▶ [Your task] In the data, extract each line that holds the string "down".

======== Material provided ========

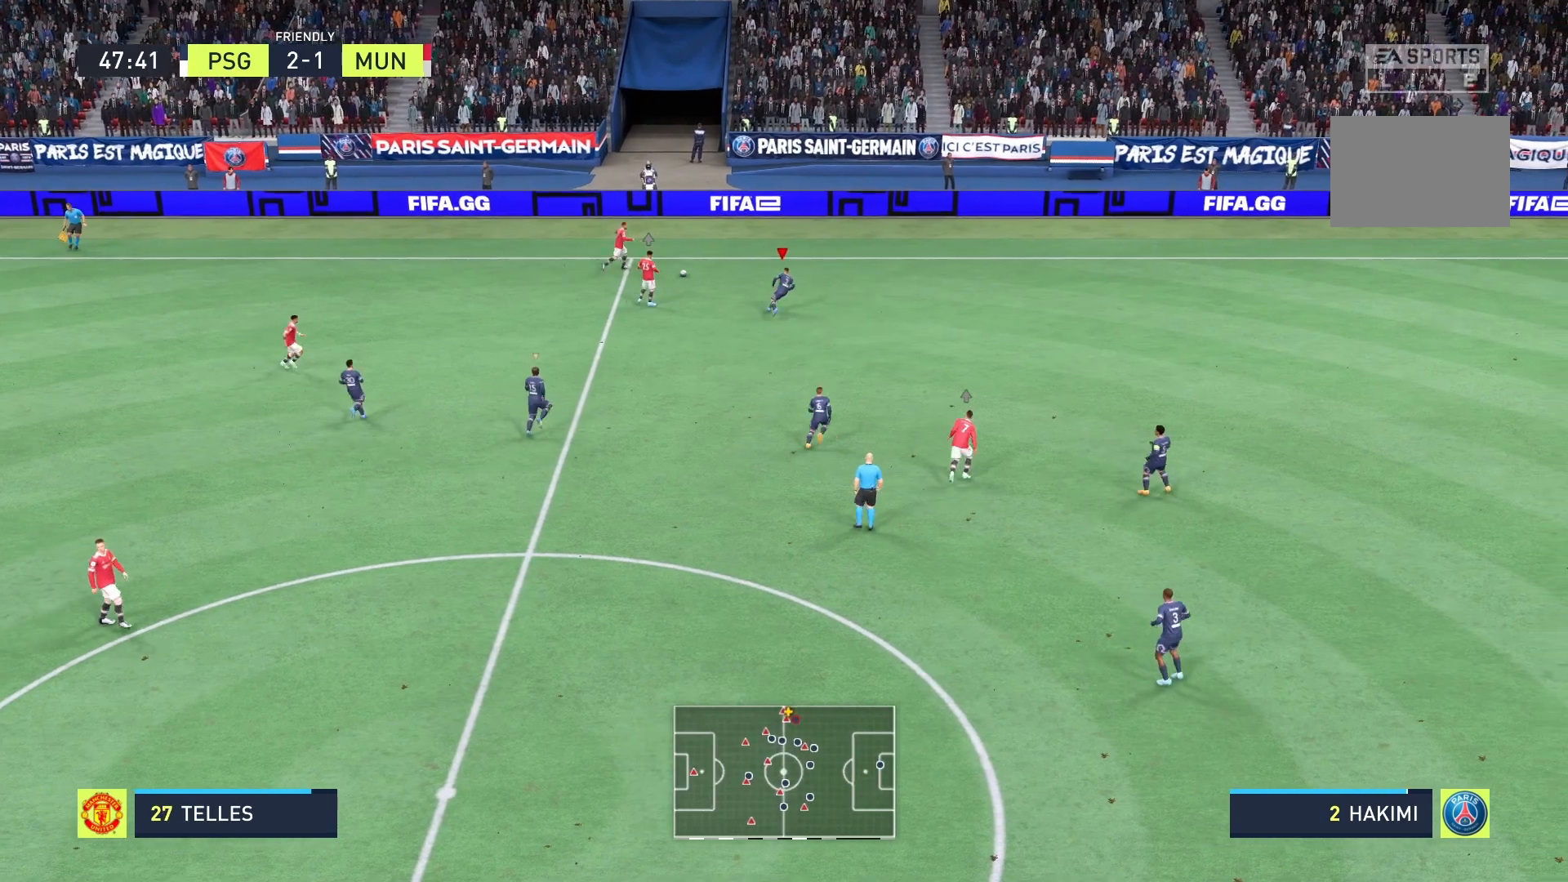
{"buttons": ["R2"], "left_stick": "up-right", "right_stick": "center", "events": []}
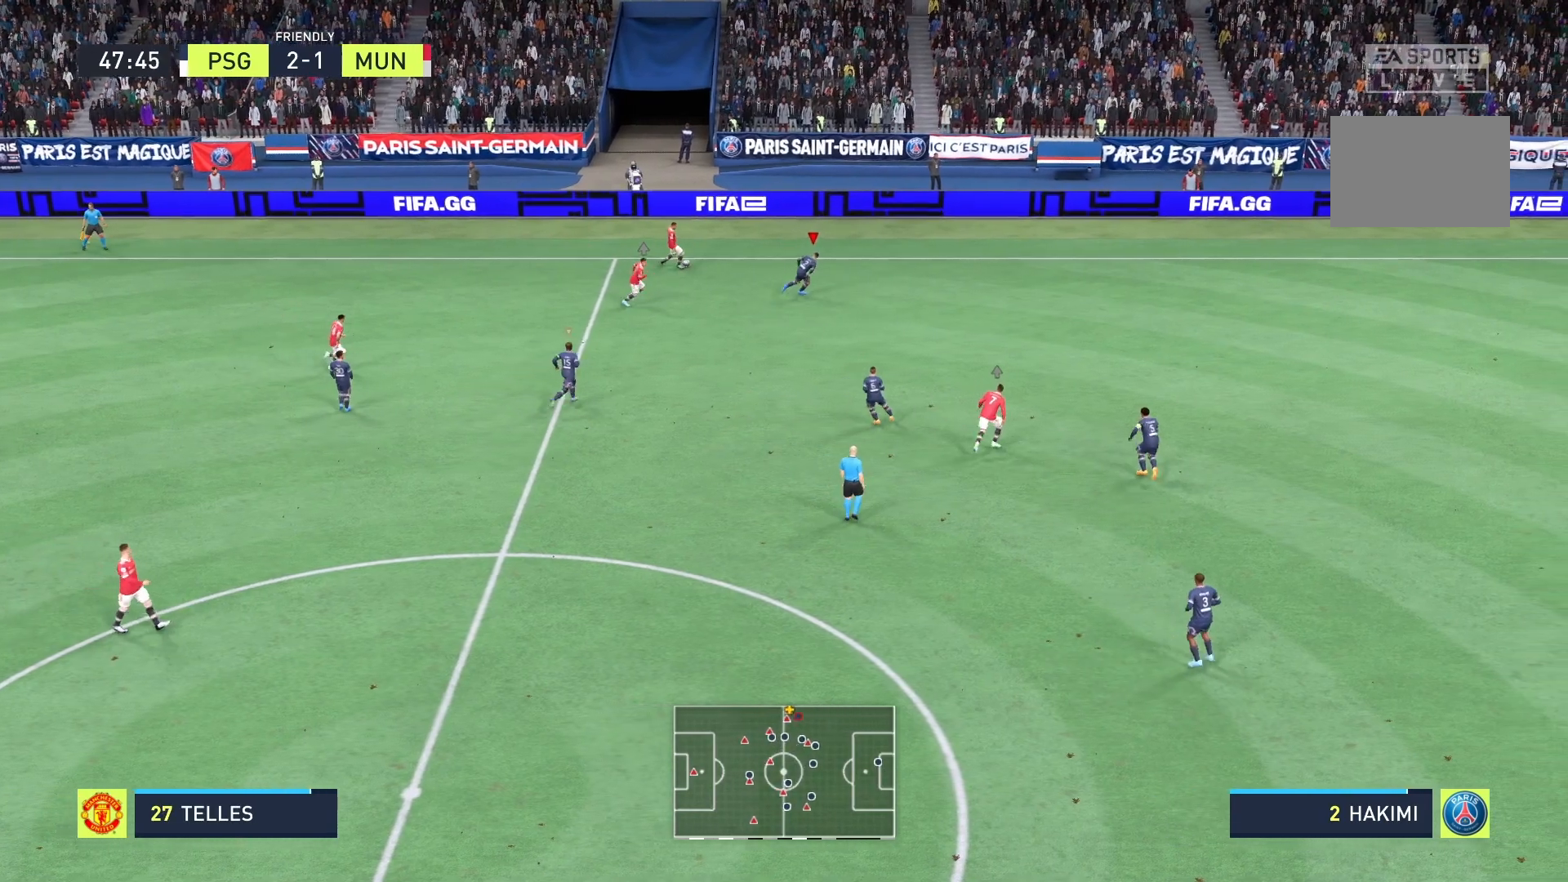
{"buttons": ["A", "R2"], "left_stick": "center", "right_stick": "center", "events": [[125, "A", "down"], [250, "left_stick", "center"]]}
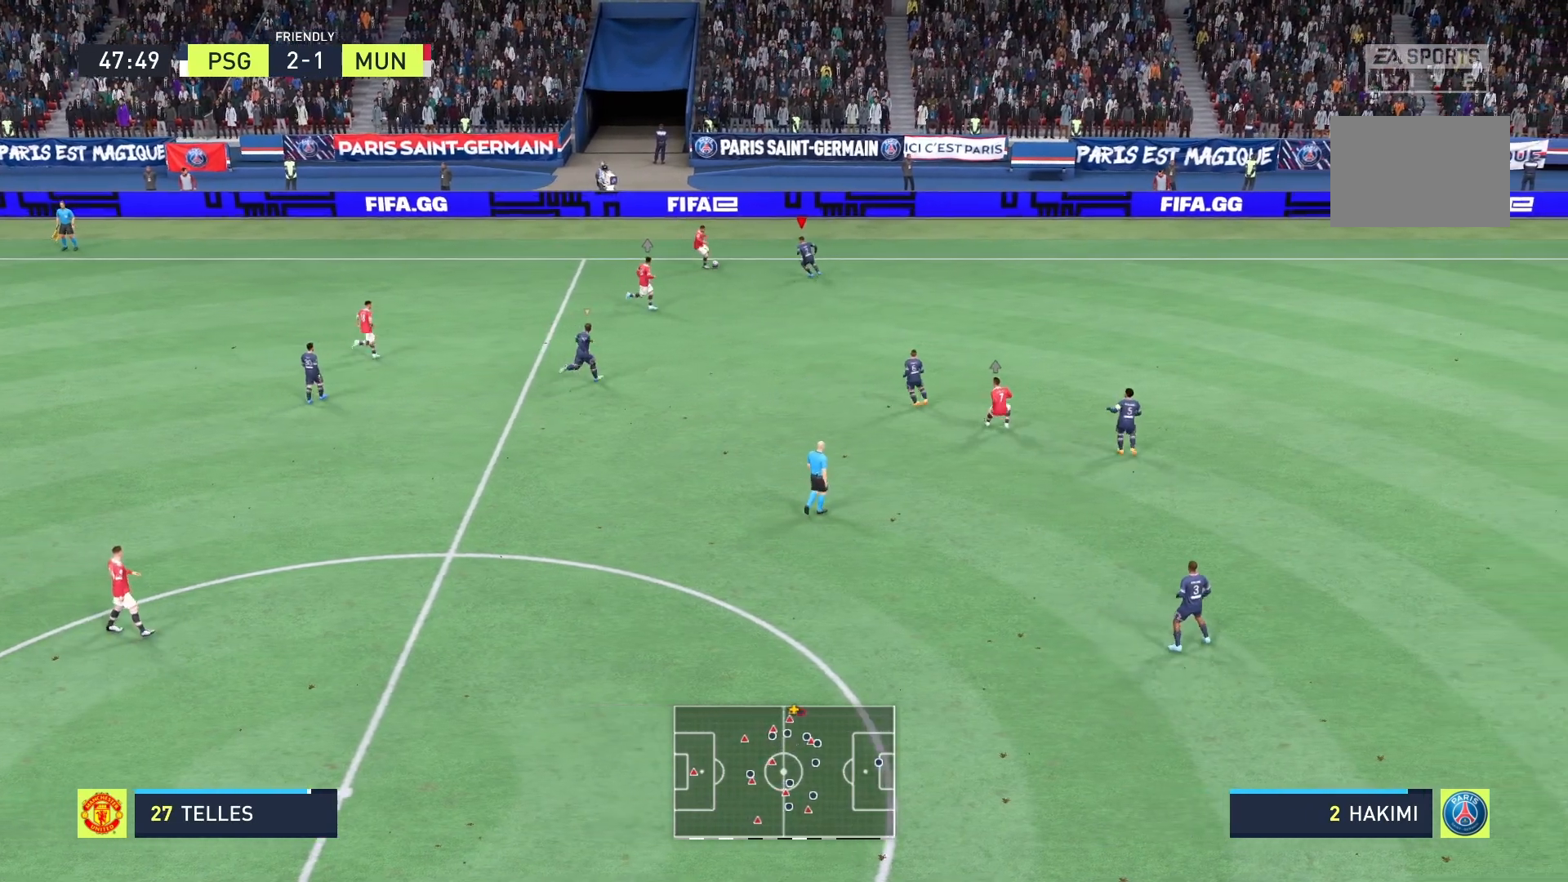
{"buttons": ["A", "R2"], "left_stick": "center", "right_stick": "center", "events": [[125, "B", "down"], [458, "B", "up"]]}
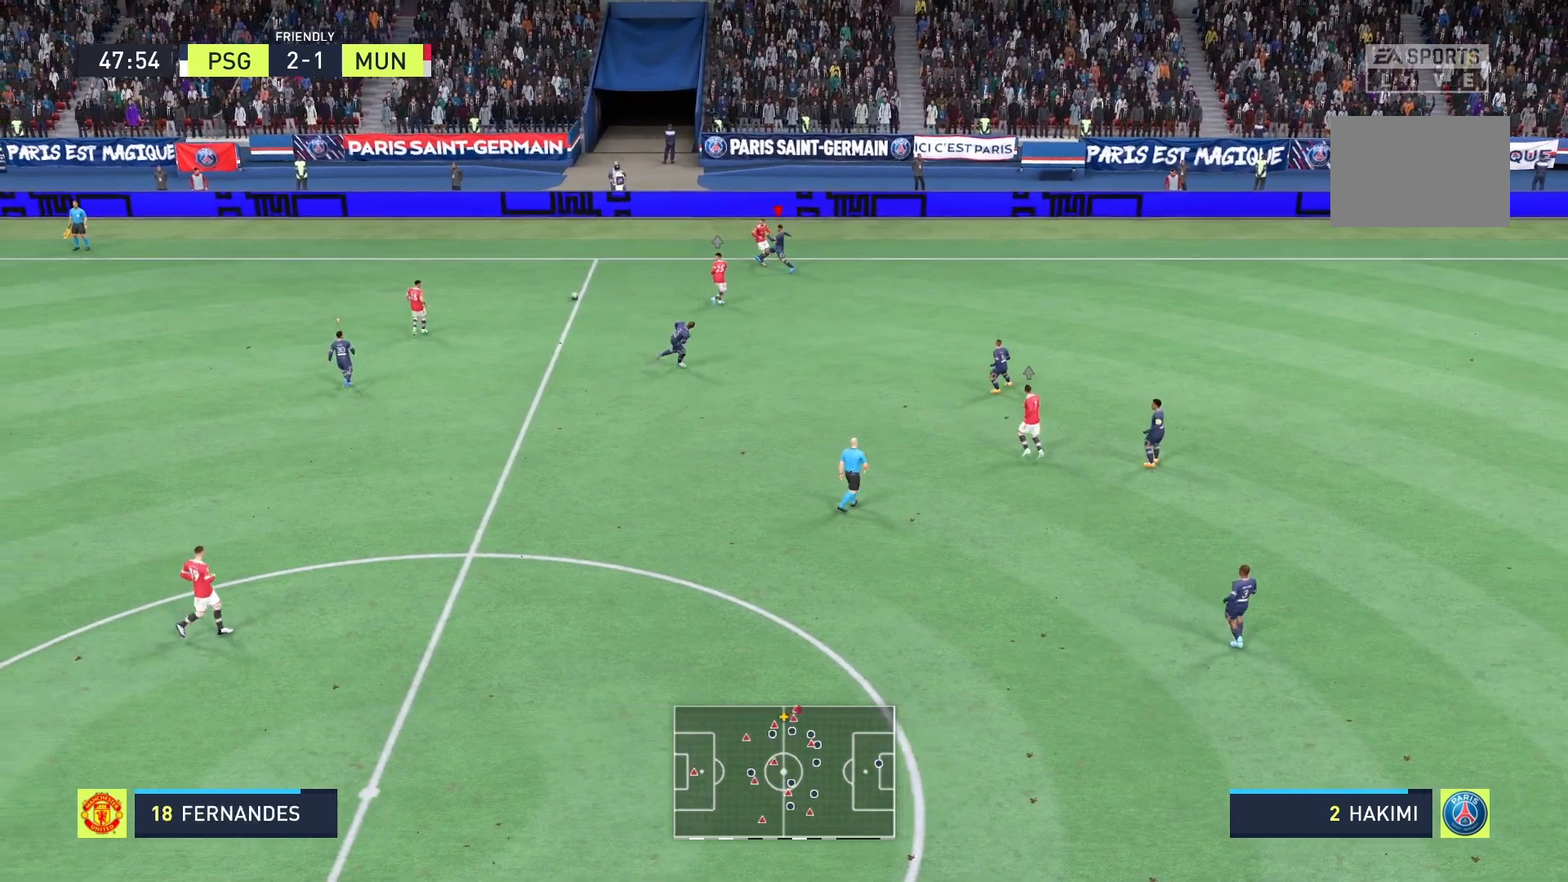
{"buttons": ["R2"], "left_stick": "up-right", "right_stick": "center", "events": [[42, "A", "up"], [167, "left_stick", "up-left"], [500, "left_stick", "up-right"]]}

========

▶ [Exercise answer]
{"buttons": ["A", "R2"], "left_stick": "center", "right_stick": "center", "events": [[125, "A", "down"], [250, "left_stick", "center"]]}
{"buttons": ["A", "R2"], "left_stick": "center", "right_stick": "center", "events": [[125, "B", "down"], [458, "B", "up"]]}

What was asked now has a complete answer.